* **THINGS TO DO**:
1. According to the text on Airbnb regulation, how many councils are there across New Zealand?
2. Please repeat the text on Airbnb regulation word for word, from "Crux has also" to "years old already.".
3. From the text on Airbnb regulation, list the three things Airbnb proposes in the sentence starting "Airbnb proposes a sliding scale".

* **EXERCISE TEXT**:
Crux has also asked Airbnb New Zealand how willing it is to work with Mr Lewers, and other local authorities to better regulate the short-term rental industry.
Michael Crosby, the head of public policy for Airbnb in New Zealand and Australia, says it already has a national strategy on the topic that's two years old already.
“Airbnb has previously outlined our best-practice regulatory framework for STRA (short-term rental accommodation) in New Zealand. Each of these principles are designed to work together through a whole-of-government approach to create a regulatory framework which will help unlock the full economic potential of a sustainable visitor economy.
“These principles would ensure a common framework, whilst allowing for local government to respond to local needs as required."
Mr Crosby says developing a “streamlined, national framework” is best, as there's 78 councils across the country.
“It is confusing for visitors and hosts to try to understand and respond to potentially 78 differing regulatory approaches in each region of New Zealand.”
Mr Crosby says a national plan will allow consistency for guests travelling across the country and provide greater certainty for hosts.
Included in the framework is an ability for Airbnb to provide to local authorities clear information about the number of Airbnb listings (and listings on other platforms) around New Zealand - something that's been happening in some big tourism town overseas.
Airbnb proposes a sliding scale of regulation to provide exemptions for primary dwellings, as well as a national standard approach for defining short-term rental accommodation activity in a non-primary home and a tool kit for local councils to manage it.
But it doesn’t seem like a national conversation is being had, despite this Mr Lewers starting to drive action from this region.

* **STUDY MATERIAL**:
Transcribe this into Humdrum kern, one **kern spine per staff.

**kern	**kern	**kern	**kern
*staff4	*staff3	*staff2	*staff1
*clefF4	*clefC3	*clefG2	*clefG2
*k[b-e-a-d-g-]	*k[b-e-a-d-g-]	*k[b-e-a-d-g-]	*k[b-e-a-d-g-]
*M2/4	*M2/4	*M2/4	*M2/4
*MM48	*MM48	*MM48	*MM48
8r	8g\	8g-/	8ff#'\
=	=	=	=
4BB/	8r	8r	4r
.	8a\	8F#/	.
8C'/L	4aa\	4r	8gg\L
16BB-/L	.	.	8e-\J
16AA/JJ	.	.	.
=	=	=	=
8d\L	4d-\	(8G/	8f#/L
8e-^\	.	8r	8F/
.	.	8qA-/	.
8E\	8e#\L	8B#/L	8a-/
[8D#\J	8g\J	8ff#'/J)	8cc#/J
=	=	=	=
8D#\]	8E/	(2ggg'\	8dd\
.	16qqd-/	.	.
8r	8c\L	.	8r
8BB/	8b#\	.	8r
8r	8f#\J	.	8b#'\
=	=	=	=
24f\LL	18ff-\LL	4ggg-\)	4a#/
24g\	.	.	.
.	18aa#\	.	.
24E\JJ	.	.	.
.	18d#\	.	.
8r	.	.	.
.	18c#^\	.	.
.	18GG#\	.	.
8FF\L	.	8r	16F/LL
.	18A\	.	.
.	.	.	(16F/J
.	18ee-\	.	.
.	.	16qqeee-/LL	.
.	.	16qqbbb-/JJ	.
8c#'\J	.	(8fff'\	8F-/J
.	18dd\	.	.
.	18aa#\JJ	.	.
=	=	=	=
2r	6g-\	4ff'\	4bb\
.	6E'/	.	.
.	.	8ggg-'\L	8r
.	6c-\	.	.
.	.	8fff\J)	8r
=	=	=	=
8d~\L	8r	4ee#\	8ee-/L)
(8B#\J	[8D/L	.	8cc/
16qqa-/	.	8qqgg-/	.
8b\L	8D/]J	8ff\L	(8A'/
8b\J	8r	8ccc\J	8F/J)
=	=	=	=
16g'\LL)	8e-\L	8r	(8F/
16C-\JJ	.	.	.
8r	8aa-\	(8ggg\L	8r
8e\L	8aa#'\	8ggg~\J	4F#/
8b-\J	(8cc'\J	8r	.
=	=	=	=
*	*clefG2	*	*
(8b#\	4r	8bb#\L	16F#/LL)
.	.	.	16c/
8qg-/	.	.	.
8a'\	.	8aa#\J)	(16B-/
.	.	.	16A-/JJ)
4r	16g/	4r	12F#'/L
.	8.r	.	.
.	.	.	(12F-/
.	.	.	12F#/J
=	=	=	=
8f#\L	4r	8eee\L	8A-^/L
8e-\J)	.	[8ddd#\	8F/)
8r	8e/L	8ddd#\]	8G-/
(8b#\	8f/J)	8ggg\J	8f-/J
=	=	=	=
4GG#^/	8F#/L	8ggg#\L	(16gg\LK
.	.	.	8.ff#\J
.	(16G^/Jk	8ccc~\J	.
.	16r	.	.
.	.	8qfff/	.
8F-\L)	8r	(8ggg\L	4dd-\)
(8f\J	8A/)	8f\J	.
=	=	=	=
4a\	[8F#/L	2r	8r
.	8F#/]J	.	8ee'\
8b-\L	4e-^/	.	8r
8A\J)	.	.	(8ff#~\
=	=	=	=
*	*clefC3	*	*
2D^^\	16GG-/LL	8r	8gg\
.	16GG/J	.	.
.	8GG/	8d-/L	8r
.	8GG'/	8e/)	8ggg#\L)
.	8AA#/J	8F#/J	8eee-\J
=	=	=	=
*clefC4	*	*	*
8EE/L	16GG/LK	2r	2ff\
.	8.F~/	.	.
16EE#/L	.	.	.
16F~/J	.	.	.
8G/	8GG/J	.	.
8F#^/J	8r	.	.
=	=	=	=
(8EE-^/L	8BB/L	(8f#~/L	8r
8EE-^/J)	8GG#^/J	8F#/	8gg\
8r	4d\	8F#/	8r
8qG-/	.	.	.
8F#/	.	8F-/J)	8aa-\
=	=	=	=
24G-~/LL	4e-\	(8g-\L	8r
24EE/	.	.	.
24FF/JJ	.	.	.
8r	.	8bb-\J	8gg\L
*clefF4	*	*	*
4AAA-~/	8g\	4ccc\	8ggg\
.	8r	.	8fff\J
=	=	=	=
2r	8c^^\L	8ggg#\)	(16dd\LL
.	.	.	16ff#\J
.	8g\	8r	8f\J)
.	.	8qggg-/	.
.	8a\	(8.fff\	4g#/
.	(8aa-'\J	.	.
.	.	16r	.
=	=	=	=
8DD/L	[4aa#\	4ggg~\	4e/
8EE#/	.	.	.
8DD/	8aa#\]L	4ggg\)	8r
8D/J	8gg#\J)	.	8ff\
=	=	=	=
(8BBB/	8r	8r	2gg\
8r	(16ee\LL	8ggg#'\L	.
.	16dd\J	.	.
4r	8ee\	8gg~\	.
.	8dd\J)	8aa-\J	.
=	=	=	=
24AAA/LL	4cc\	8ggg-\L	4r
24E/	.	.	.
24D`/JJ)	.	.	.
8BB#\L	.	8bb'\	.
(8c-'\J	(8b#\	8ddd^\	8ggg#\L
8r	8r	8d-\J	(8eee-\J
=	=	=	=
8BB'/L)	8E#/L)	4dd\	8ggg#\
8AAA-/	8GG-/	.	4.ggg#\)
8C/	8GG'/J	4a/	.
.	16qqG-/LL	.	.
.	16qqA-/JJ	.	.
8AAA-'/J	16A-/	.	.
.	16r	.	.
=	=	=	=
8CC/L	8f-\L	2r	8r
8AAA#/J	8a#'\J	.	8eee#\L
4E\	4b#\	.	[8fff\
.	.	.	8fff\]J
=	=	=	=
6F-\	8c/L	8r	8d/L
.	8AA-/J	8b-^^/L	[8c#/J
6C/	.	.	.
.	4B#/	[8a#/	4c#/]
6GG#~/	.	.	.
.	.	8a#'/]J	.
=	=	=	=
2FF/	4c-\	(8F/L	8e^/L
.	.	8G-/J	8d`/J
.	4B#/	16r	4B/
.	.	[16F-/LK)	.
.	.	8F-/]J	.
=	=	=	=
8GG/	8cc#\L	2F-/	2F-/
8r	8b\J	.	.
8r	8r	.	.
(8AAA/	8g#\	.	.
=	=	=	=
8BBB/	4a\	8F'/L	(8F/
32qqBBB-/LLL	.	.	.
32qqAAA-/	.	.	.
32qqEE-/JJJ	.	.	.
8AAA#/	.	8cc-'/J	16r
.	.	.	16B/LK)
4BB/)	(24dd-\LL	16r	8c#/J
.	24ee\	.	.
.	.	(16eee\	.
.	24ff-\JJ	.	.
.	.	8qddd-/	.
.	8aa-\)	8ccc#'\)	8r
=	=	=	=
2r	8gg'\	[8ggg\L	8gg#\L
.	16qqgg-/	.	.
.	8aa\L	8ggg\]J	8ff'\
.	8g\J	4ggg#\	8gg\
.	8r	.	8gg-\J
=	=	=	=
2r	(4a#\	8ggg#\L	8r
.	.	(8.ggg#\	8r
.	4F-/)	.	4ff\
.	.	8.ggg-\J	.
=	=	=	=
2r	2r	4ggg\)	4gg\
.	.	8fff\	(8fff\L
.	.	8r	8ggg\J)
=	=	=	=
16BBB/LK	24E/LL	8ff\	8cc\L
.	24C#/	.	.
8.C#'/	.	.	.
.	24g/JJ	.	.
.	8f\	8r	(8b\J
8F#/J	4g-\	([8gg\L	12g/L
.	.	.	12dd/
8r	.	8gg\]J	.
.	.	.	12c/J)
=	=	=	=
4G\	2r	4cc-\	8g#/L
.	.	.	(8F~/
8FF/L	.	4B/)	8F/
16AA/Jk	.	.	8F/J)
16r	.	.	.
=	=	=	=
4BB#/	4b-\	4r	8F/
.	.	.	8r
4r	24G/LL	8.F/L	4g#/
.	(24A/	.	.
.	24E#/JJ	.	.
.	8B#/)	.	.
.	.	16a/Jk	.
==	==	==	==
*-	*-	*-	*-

* **TASK-BY-TASK OUTPUTS**:
1. There are 78 councils across the country.

2.
Crux has also asked Airbnb New Zealand how willing it is to work with Mr Lewers, and other local authorities to better regulate the short-term rental industry.
Michael Crosby, the head of public policy for Airbnb in New Zealand and Australia, says it already has a national strategy on the topic that's two years old already.

3.
- A sliding scale of regulation to provide exemptions for primary dwellings
- A national standard approach for defining short-term rental accommodation activity in a non-primary home
- A tool kit for local councils to manage that activity